Une question majeure étudiée par de nombreux laboratoires porte sur les mécanismes moléculaires qui sous-tendent les actions durables de la dopamine et qui peuvent rendre compte de ces effets comportementaux complexes. On sait que la dopamine module la plasticité des synapses glutamatergiques corticostriatales, un des mécanismes centraux de l’apprentissage contrôlé par la récompense [3, 4]. Cela suggère que certaines voies de signalisation intracellulaire sont activées spécifiquement dans les neurones qui reçoivent à la fois une stimulation dopaminergique et une stimulation glutamatergique. Une des voies de signalisation dont le rôle est maintenant bien établi dans la plasticité synaptique dans des régions du cerveau comme l’hippocampe ou l’amygdale implique la MAP-kinase (mitogen-activated protein kinase) appelée ERK (extracellular signal-regulated kinase) [5]. Des données récentes soulignent l’importance de ERK dans l’action des drogues toxicomanogènes.

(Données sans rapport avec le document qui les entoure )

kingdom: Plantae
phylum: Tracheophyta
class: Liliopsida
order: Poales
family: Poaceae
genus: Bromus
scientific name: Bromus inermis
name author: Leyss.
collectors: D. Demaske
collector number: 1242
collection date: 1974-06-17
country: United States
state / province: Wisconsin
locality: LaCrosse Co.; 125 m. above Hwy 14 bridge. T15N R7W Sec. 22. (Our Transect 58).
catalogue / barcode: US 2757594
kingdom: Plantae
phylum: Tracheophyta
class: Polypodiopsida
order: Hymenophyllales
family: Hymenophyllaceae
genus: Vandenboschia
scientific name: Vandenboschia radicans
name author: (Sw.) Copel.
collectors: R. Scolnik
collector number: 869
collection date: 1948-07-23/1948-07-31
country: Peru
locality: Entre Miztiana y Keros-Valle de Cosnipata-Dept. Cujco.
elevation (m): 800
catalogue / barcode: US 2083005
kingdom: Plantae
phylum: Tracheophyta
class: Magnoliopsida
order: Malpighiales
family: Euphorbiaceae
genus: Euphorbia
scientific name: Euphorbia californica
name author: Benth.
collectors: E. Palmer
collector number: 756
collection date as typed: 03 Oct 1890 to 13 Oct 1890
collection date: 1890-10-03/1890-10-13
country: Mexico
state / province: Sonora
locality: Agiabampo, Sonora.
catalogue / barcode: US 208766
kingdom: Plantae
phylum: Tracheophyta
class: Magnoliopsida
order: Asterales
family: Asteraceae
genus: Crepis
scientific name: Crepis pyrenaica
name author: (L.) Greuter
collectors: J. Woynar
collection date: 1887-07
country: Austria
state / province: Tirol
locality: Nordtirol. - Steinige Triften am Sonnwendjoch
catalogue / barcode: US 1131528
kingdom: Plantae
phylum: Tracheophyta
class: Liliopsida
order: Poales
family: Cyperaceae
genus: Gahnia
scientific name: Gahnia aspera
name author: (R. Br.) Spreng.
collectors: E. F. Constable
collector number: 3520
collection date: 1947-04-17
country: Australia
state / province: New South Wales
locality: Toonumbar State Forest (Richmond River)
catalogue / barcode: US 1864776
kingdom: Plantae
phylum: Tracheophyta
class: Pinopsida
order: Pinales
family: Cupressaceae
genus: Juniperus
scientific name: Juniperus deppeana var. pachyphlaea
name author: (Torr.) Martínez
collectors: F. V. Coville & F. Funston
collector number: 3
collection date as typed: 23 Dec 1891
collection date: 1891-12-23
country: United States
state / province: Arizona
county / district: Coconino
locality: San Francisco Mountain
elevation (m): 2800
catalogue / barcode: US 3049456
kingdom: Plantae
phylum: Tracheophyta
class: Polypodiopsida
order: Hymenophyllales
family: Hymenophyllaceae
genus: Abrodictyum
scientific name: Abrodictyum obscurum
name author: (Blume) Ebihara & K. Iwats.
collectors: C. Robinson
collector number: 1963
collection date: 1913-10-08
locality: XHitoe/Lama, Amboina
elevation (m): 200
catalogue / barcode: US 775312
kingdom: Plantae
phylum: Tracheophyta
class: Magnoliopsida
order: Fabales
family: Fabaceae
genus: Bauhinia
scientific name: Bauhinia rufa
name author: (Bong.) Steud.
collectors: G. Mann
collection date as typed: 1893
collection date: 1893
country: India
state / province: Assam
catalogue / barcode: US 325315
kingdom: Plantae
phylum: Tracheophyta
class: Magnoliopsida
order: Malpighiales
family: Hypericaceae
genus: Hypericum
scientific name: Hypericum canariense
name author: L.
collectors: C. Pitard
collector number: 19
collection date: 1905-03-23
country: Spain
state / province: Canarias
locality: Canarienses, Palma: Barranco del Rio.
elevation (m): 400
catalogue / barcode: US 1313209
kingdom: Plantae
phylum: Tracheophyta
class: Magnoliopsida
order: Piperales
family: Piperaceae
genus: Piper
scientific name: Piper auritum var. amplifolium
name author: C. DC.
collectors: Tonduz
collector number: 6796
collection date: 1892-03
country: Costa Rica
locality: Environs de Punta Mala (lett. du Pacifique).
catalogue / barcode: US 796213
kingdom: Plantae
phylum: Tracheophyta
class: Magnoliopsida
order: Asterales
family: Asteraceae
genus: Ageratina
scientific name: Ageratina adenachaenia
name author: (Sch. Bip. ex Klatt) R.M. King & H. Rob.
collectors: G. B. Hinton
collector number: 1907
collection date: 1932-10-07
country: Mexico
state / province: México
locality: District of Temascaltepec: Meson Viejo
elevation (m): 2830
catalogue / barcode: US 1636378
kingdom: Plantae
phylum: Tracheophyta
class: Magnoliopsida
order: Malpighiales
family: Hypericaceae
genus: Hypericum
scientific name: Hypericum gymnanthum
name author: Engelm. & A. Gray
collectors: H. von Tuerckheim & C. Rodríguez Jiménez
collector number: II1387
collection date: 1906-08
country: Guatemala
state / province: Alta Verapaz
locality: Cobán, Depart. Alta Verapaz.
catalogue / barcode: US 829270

L’administration d’une dose unique de cocaïne chez la souris entraîne dans les neurones du NAcc une augmentation transitoire de la double phosphorylation de ERK sur sa boucle d’activation, traduisant l’activation de cette enzyme [6]. L’activation de ERK dans le NAcc, ainsi que dans les noyaux de l’amygdale étendue et les couches profondes du cortex préfrontal, est aussi observée avec d’autres drogues toxicomanogènes (morphine, nicotine, amphétamine et δ-9-tétrahydrocannabinol, principal composé psychoactif du cannabis), alors que des substances psychotropes peu ou pas addictives (caféine, antidépresseurs, anti-psychotiques) n’ont pas cet effet [7].

Les effets des drogues toxicomanogènes impliquent notamment la stimulation des récepteurs D1 de la dopamine [3]. Les études par immunofluorescence ont permis de caractériser les neurones dans lesquels ERK est activée après injection d’amphétamine. L’augmentation de la forme phosphorylée de ERK n’est observée que dans une fraction des neurones épineux de taille moyenne qui expriment le récepteur D1, suggérant l’existence d’un deuxième signal requis pour l’activation de cette voie [8]. Ce deuxième signal semble être la stimulation des récepteurs de type NMDA (N-méthyl-D-aspartate) du glutamate [6, 8]. Ainsi, la phosphorylation de ERK dans les neurones épineux du striatum se comporterait comme un détecteur de coïncidence, nécessitant la stimulation concomitante des récepteurs D1 de la dopamine et NMDA du glutamate [8].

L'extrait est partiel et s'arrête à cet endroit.